EXTRACTED TEXT —

————

OS-7924: OS-7520 regressed some instances of IP forwarding

Details

Issue Type:	Bug
Priority:	4 - Normal
Status:	Resolved
Created at:	2019-08-06T19:53:55.373Z
Updated at:	2019-08-20T22:32:32.922Z

People

Created by:	Former user
Reported by:	Former user
Assigned to:	Former user

Resolution

Fixed: A fix for this issue is checked into the tree and tested.
(Resolution Date: 2019-08-20T22:32:32.905Z)

Fix Versions

2019-08-29 Zoo York (Release Date: 2019-08-29)

Description

As part of the OS-7520 work, the IP forwarding logic stopped adjusting the checksum (because of TTL decrement) in some scenarios. However, this change was overly aggressive and stopped adjusting the checksum in cases where it should have.

Summary

Brian and Dave were seeing packets dropped when trying to reach hosts across a physical host boundary from their VPN client. I.e., they would VPN into physical host A and be able to reach all zones on host A but not reach any zones on physical host B (on the same LAN/subnet as host A). They did not have this issue before the introduction of OS-7520 (PI 20190605 and before).
Brian and Dave were both using e1000g parts.
OS-7520 changed the checksum adjustment logic in the IP forwarding path, assuming that the HCK_IPV4_HDRCKSUM_OK flag would always be cleared by the time the mblk reached it.
If a mblk reached the IP forwarding logic with that flag set, and it wasn't a mac-loopback packet, then we would fail to update its checksum to reflect the TTL adjustment.
The e1000g driver will typically attach with no Tx checksum offload. But it will provide Rx offload, thus attaching the HCK_IPV4_HDRCKSUM_OK flag.
The IP ILL_HCKSUM_CAPABLE(ill) value is based purely on Tx checksum offload. If this value is false then IP input will NOT clear the HCK_IPV4_HDRCKSUM_OK flag.
The two previous points causes the IP forwarding assumption to be broken, causing a bad checksum.

————

WORK ORDER 1 — In the OS-7924 bug report, copy the part that opens with the words containing "(Resolution Date: 2019-08-20T22:32:32.905Z)" and closes with "using e1000g parts.", switching "VPN client" to "remote access client".
WORK ORDER 2 — According to the OS-7924 bug report, which driver typically attaches with no Tx checksum offload but provides Rx offload?
The data after this point has no connection to the OS-7924 bug report.

————

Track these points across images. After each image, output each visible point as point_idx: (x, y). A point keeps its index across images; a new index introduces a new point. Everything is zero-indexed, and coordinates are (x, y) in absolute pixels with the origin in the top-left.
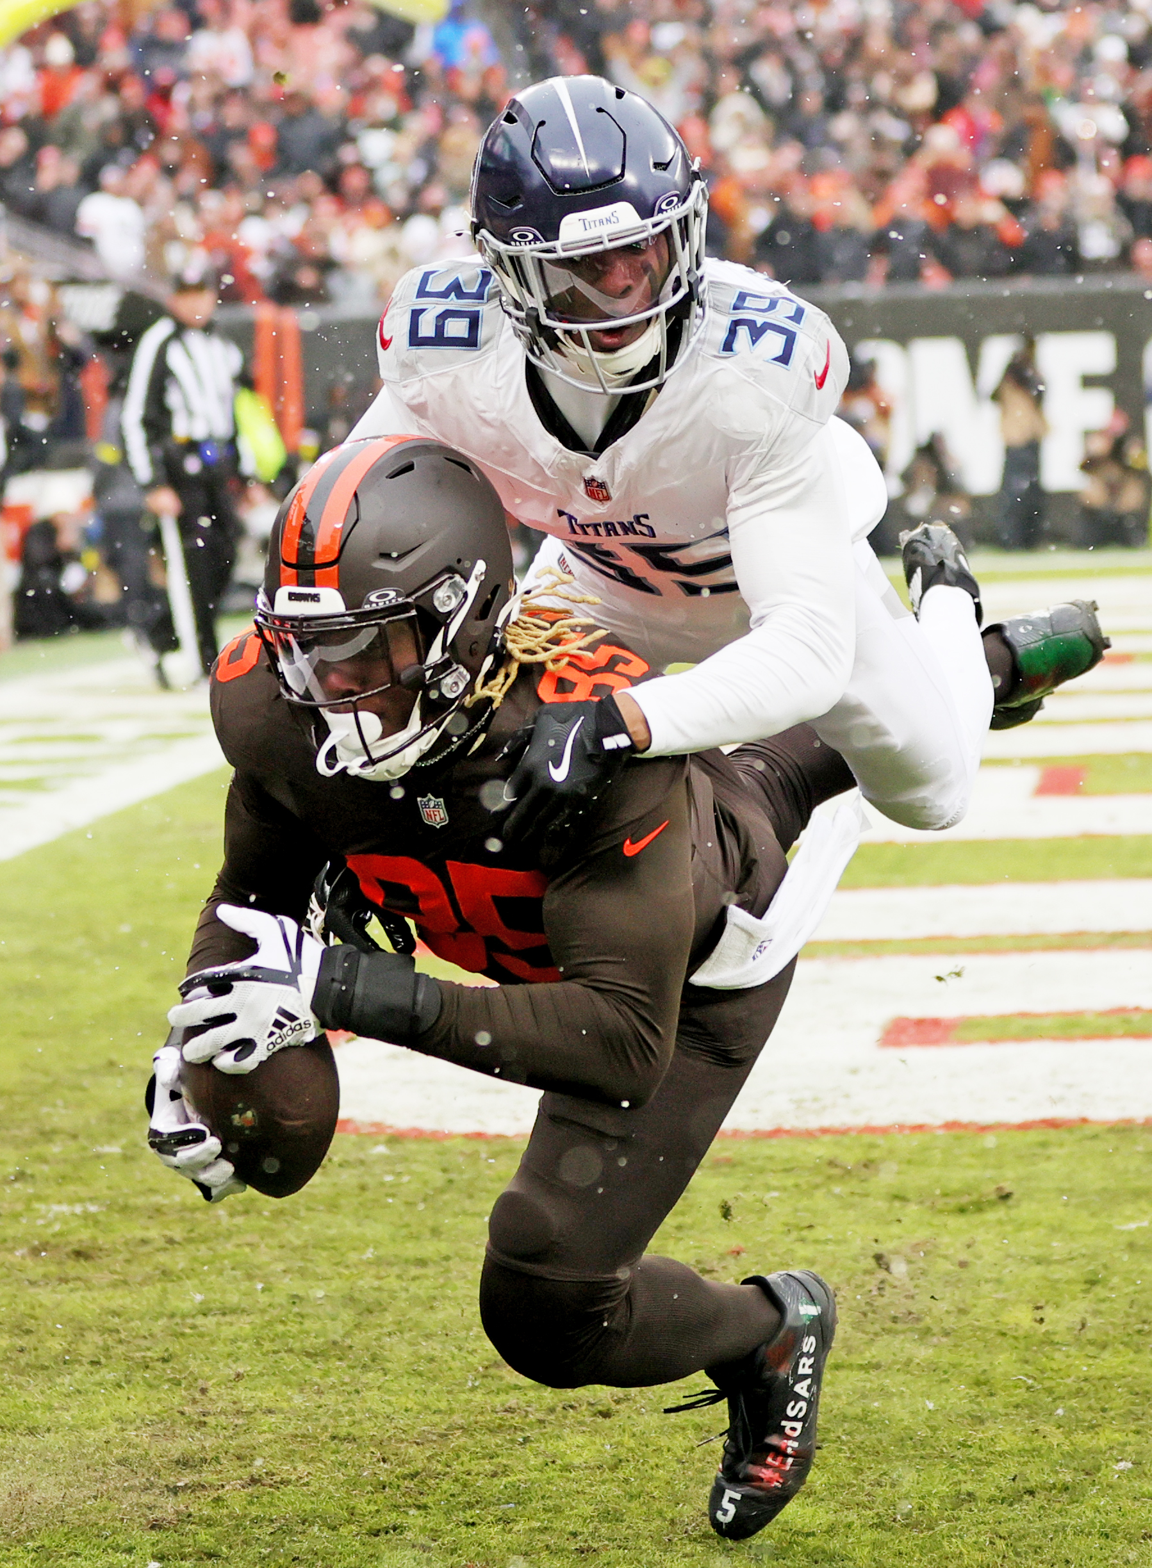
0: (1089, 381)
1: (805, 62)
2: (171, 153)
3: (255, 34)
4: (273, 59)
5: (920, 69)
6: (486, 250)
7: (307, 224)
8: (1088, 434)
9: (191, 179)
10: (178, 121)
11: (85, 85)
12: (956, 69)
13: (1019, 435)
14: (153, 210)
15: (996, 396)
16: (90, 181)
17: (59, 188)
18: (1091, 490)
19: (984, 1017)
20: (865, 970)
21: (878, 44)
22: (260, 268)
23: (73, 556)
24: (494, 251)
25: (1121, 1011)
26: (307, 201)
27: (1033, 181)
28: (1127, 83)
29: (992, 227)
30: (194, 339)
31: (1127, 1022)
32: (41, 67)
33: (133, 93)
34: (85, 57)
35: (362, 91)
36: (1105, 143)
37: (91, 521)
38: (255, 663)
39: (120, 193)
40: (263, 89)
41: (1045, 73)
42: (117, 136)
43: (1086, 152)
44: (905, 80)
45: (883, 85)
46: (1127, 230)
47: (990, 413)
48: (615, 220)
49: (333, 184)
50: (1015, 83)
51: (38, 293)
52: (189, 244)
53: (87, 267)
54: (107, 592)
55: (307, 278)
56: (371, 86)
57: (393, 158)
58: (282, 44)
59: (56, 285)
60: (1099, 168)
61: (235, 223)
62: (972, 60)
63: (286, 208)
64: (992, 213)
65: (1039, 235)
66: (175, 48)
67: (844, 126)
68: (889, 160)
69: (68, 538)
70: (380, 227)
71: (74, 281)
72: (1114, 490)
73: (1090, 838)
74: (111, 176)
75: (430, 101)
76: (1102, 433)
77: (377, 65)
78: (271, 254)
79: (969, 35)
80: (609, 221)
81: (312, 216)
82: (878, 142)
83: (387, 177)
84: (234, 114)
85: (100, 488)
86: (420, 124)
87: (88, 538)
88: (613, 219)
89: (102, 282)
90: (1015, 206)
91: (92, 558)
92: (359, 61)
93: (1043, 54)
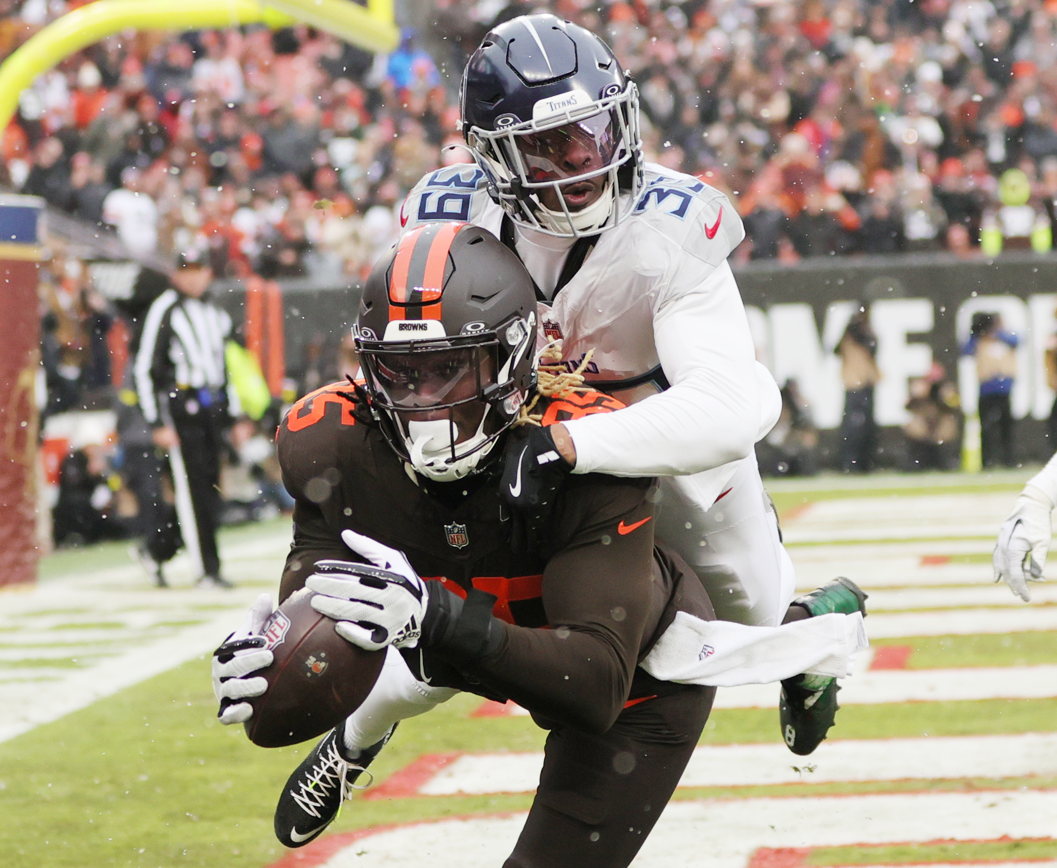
0: (913, 338)
1: (685, 83)
2: (178, 156)
3: (244, 61)
4: (259, 81)
5: (777, 88)
6: (476, 141)
7: (286, 214)
8: (911, 380)
9: (195, 177)
10: (185, 131)
11: (110, 103)
12: (806, 89)
13: (857, 383)
14: (164, 205)
15: (838, 350)
16: (114, 180)
17: (89, 184)
18: (915, 425)
19: (829, 847)
20: (734, 810)
21: (743, 68)
22: (250, 248)
23: (100, 480)
24: (483, 139)
25: (940, 841)
26: (287, 194)
27: (868, 178)
28: (943, 100)
29: (835, 215)
30: (193, 307)
31: (944, 850)
32: (74, 88)
33: (149, 108)
34: (109, 80)
35: (332, 106)
36: (924, 148)
37: (115, 451)
38: (323, 415)
39: (140, 190)
40: (252, 107)
41: (877, 91)
42: (135, 143)
43: (909, 154)
44: (764, 97)
45: (747, 101)
46: (942, 217)
47: (833, 364)
48: (574, 102)
49: (308, 181)
50: (853, 99)
51: (72, 269)
52: (193, 230)
53: (112, 249)
54: (128, 508)
55: (288, 257)
56: (337, 103)
57: (356, 161)
58: (267, 70)
59: (87, 263)
60: (920, 167)
61: (229, 213)
62: (819, 82)
63: (271, 200)
64: (835, 203)
65: (872, 222)
66: (180, 73)
67: (716, 134)
68: (754, 160)
69: (97, 465)
70: (345, 216)
71: (103, 259)
72: (932, 425)
73: (915, 703)
74: (130, 175)
75: (384, 115)
76: (924, 379)
77: (344, 87)
78: (259, 238)
79: (816, 61)
80: (569, 102)
81: (292, 207)
82: (743, 148)
83: (351, 176)
84: (229, 126)
85: (122, 426)
86: (377, 134)
87: (112, 465)
88: (572, 101)
89: (123, 261)
90: (853, 198)
91: (116, 481)
92: (328, 84)
93: (874, 76)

————

OUTPUT 1 —
(Resolution Date: 2019-08-20T22:32:32.905Z)

Fix Versions

2019-08-29 Zoo York (Release Date: 2019-08-29)

Description

As part of the OS-7520 work, the IP forwarding logic stopped adjusting the checksum (because of TTL decrement) in some scenarios. However, this change was overly aggressive and stopped adjusting the checksum in cases where it should have.

Summary

Brian and Dave were seeing packets dropped when trying to reach hosts across a physical host boundary from their remote access client. I.e., they would VPN into physical host A and be able to reach all zones on host A but not reach any zones on physical host B (on the same LAN/subnet as host A). They did not have this issue before the introduction of OS-7520 (PI 20190605 and before).
Brian and Dave were both using e1000g parts.

OUTPUT 2 — The e1000g driver.